Disclaimer

Segala sesuatu yang termuat dalam edisi digital ini adalah bentuk pendapat pribadi dan berdasarkan pemahaman penulis terhadap berbagai hal yang bersumber pada acuan-acuan tertulis, pendapat penulis lain dan atau pada artikel lain. Segala macam pendapat, kritik, sanggahan yang terdapat pada artikel di blog ini, adalah sebagai pendapat pribadi, tidak bersifat final dan tidak mengikat pihak manapun dan semata-mata sebagai upaya konstruktif agar segala sesuatu menjadi lebih baik.
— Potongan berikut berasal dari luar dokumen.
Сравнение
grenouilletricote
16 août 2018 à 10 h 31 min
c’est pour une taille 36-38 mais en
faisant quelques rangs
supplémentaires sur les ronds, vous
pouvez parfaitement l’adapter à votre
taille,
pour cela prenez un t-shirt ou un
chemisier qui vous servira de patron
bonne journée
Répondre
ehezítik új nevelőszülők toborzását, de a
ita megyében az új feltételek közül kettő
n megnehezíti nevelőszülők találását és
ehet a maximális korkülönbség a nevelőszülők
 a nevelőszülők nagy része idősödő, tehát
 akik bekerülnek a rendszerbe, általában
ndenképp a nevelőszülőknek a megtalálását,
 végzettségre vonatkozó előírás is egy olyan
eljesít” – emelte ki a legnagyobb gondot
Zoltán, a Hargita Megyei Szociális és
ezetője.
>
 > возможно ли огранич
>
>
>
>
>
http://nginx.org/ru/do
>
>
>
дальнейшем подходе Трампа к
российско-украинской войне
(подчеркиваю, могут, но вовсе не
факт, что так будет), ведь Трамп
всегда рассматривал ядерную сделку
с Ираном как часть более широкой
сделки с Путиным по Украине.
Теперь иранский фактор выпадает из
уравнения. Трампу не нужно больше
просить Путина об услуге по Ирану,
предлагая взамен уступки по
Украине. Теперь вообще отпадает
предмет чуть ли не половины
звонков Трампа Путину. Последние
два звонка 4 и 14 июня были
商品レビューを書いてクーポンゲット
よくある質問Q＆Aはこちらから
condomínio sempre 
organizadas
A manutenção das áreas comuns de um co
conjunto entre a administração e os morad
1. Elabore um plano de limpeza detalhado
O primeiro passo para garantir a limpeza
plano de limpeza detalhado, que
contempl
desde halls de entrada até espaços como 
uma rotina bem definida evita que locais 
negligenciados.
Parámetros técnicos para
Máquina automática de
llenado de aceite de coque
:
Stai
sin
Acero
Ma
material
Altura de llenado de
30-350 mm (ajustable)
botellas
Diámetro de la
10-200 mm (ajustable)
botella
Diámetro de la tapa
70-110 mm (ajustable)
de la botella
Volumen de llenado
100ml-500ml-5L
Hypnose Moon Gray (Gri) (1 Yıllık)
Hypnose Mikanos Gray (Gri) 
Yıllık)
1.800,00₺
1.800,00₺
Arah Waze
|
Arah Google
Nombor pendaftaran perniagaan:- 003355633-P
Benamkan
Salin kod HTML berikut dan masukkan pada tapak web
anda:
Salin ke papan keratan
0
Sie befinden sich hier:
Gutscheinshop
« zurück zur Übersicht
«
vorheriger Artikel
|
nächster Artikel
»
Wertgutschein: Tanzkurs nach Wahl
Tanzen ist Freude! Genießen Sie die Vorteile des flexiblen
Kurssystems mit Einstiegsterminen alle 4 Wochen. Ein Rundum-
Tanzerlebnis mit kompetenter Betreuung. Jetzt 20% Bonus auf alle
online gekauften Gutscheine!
Penulis tidak dapat diganggu-gugat dalam segala macam bentuk apapun sebagai wujud kebebasan berekspresi, mengeluarkan pendapat dan hak asasi manusia.

Minggu, 05 Desember 2010

Ikhtisar Gelar (Titel) Tri Wangsa Menurut Raad Van Kerta

Saudara sekalian,

Adapun catatan ini penulis anggap hanya sebagai penambah wawasan belaka. Semata-mata karena ketertarikan penulis akan budaya leluhur beserta dgn nilai-nilai luhur yang terkandung di dalamnya. Tri Wangsa menurut seorang ahli hukum (adat) Bali lampau Mr. Gde Panetje adalah terdiri dari Wangsa Brahmana, Ksatriya, dan Wesya. Sejatinya, Tri Wangsa ini adalah ciptaan Belanda untuk kepentingan politik Pemerintah kolonial Belanda supaya mudah melakukan social control di Bali. Untuk itu, melalui sebuah konferensi yang berlangsung 15-17 September 1910, Belanda merekonstruksi sistem kasta baru dengan golongan triwangsa di atas sudra.


Yang dimaksud dengan Raad Van Kerta adalah lembaga peradilan adat ciptaan pemerintah kolonial yang pernah mengatur sistem kehidupan sosial-adat Bali pada era 1930-an sampai menjelang tahun 1952(sebelum diganti menjadi Pengadilan negeri, 1952). Raad Van Kerta di Bali yang terkenal adalah di Klungkung (Kerta Gosa) dan Singaraja.

Mengenai Raad Van Kerta ini, dalam sebuah ruang diskusi terbatas yang digelar oleh Bali Post tahun 2004, seorang tokoh agama Hindu,yakni IB Gunada juga sepakat dengan Dewa Mardiana (peserta diskusi) soal peradilan agama. Kata mantan Sekjen Parisada Pusat ini, sejak dihapuskannya Raad van Kerta, umat Hindu di Bali kurang mendapatkan keadilan dalam bidang agama dan adat. Misalnya, jika umat kehilangan pratima yang diukur hanya materialnya. Sementara nilai kesakralannya tak terjangkau hukum. Karena itu, perlu peradilan adat dan agama. Sekretaris Peradah Bali(waktu itu) I Nyoman Mardika juga menyebut berbagai kasus. Kepemilikan tanah sering menjadi masalah krusial dalam sistem adat di Bali.